▶ _What is expected_: Do these statements agree with the text on Angus M. Cannon's court case? For each of (a), (b) and (c), answer yes or no and quote the words of the text that decide it. (a) Angus was arrested for unlawful cohabitation on January 20, 1885. (b) In February, Angus pleaded guilty. (c) William H. Dickson represented Angus at his trial.

▶ _Text shown_:
Wednesday, August 17, 2011

Angus M. Cannon: Cannon v. U.S., 116 U.S. 55 (1885)

Angus Munn Cannon was the grandson of Captain George Cannon, the son of George Cannon the Immigrant, and the brother of George Q. Cannon, my ancestor. He was the defendant in a court case that went to the U.S. Supreme Court which had a significant impact in the struggle between the U.S. government and the LDS Church over the issue of polygamy.
On January 20, 1885, Angus was arrested for unlawful cohabitation. On February 7th Angus entered a not guilty plea in court. His trial began on April 27th in front of Judge Charles S. Zane, with U.S. attorney William H. Dickson handling the prosecution. Angus was represented by Franklin S. Richards, son of apostle Franklin D. Richards, who had previously represented the Church in the court battles over the Brigham Young Estate, and later, from 1903-1908, represented Joseph F. Smith during the Reed Smoot hearings.

Data items:

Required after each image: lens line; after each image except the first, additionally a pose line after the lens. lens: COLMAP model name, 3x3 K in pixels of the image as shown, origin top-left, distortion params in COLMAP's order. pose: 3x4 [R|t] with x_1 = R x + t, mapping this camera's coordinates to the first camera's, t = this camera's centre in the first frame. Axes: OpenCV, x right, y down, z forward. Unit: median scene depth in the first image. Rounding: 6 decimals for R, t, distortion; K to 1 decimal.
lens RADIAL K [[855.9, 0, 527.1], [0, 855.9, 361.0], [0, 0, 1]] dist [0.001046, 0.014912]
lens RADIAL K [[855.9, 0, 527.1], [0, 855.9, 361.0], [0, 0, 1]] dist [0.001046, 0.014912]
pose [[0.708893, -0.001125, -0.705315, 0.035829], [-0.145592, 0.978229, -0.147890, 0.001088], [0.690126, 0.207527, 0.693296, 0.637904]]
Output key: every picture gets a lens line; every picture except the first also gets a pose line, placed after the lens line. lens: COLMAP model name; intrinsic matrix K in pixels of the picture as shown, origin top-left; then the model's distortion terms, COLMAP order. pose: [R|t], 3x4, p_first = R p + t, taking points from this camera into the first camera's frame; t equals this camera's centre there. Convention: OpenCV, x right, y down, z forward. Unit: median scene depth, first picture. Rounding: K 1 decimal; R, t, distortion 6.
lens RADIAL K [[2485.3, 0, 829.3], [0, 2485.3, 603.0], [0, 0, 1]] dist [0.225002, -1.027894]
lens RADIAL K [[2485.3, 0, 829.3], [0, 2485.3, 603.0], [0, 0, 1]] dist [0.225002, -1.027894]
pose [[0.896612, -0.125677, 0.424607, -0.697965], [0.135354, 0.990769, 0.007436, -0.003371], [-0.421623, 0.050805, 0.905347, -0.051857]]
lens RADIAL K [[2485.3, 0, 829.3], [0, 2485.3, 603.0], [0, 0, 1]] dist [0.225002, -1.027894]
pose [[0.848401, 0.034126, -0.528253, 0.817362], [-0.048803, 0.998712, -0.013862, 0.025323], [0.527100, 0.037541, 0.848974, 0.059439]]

▶ _Worked solution_:
(a) Yes: "On January 20, 1885, Angus was arrested for unlawful cohabitation."
(b) No: "On February 7th Angus entered a not guilty plea in court."
(c) No: "with U.S. attorney William H. Dickson handling the prosecution" and "Angus was represented by Franklin S. Richards"